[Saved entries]
•••

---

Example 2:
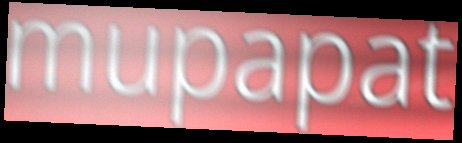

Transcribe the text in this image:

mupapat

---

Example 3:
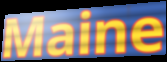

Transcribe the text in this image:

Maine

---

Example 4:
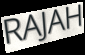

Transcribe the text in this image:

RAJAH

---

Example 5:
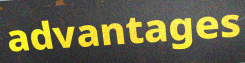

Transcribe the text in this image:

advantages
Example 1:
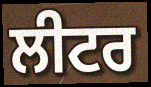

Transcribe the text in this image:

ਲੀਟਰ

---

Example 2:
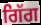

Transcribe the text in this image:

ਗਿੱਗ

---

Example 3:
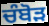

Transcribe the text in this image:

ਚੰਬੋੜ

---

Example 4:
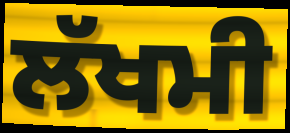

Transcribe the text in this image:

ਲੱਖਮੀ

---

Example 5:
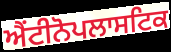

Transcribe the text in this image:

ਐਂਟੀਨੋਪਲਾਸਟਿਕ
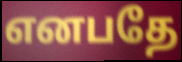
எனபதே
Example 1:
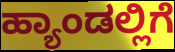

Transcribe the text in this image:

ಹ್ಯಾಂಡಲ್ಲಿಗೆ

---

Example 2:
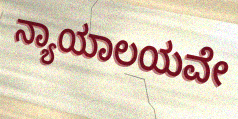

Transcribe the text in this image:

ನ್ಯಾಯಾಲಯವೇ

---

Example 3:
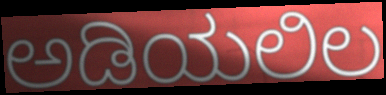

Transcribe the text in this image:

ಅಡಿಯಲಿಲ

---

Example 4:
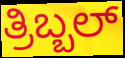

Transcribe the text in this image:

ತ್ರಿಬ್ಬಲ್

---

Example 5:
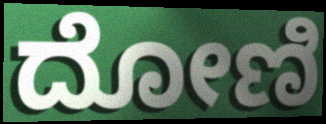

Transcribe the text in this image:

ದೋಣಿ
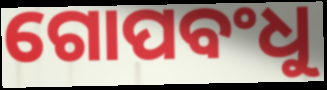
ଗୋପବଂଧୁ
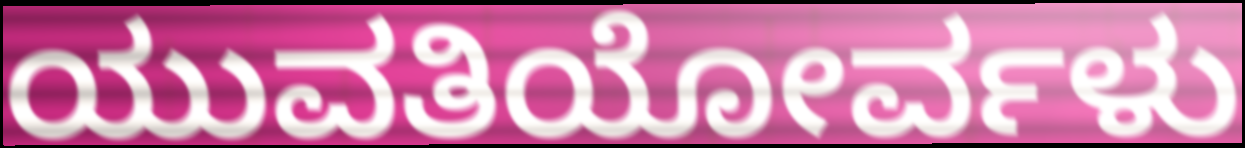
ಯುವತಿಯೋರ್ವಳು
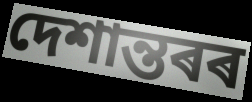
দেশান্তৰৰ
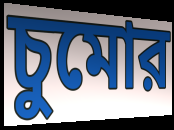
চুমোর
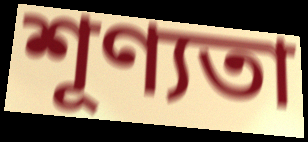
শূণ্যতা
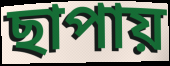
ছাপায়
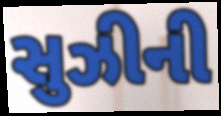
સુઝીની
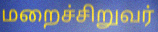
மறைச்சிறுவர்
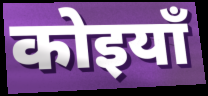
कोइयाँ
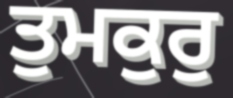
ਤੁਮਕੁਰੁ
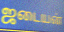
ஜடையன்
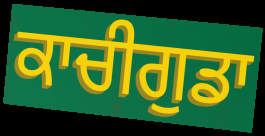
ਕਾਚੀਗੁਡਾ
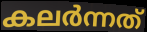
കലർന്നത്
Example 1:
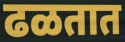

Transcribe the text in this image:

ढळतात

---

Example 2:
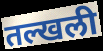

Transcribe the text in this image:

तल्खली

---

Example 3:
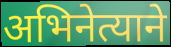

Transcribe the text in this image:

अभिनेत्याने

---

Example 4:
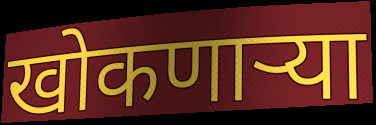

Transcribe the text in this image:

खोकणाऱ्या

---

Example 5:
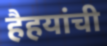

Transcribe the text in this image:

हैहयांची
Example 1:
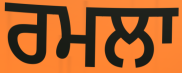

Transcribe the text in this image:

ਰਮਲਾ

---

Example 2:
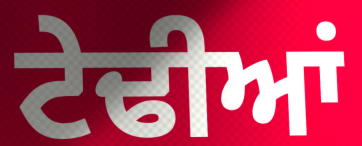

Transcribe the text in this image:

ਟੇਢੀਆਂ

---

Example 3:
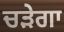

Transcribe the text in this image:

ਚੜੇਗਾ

•••

__Task statement__. Every entry should be returned exactly as written, minus the pictures.

__Answer to this task__.
---

Example 2:

Transcribe the text in this image:

mupapat

---

Example 3:

Transcribe the text in this image:

Maine

---

Example 4:

Transcribe the text in this image:

RAJAH

---

Example 5:

Transcribe the text in this image:

advantages
Example 1:

Transcribe the text in this image:

ਲੀਟਰ

---

Example 2:

Transcribe the text in this image:

ਗਿੱਗ

---

Example 3:

Transcribe the text in this image:

ਚੰਬੋੜ

---

Example 4:

Transcribe the text in this image:

ਲੱਖਮੀ

---

Example 5:

Transcribe the text in this image:

ਐਂਟੀਨੋਪਲਾਸਟਿਕ
எனபதே
Example 1:

Transcribe the text in this image:

ಹ್ಯಾಂಡಲ್ಲಿಗೆ

---

Example 2:

Transcribe the text in this image:

ನ್ಯಾಯಾಲಯವೇ

---

Example 3:

Transcribe the text in this image:

ಅಡಿಯಲಿಲ

---

Example 4:

Transcribe the text in this image:

ತ್ರಿಬ್ಬಲ್

---

Example 5:

Transcribe the text in this image:

ದೋಣಿ
ଗୋପବଂଧୁ
ಯುವತಿಯೋರ್ವಳು
দেশান্তৰৰ
চুমোর
শূণ্যতা
ছাপায়
સુઝીની
மறைச்சிறுவர்
कोइयाँ
ਤੁਮਕੁਰੁ
ஜடையன்
ਕਾਚੀਗੁਡਾ
കലർന്നത്
Example 1:

Transcribe the text in this image:

ढळतात

---

Example 2:

Transcribe the text in this image:

तल्खली

---

Example 3:

Transcribe the text in this image:

अभिनेत्याने

---

Example 4:

Transcribe the text in this image:

खोकणाऱ्या

---

Example 5:

Transcribe the text in this image:

हैहयांची
Example 1:

Transcribe the text in this image:

ਰਮਲਾ

---

Example 2:

Transcribe the text in this image:

ਟੇਢੀਆਂ

---

Example 3:

Transcribe the text in this image:

ਚੜੇਗਾ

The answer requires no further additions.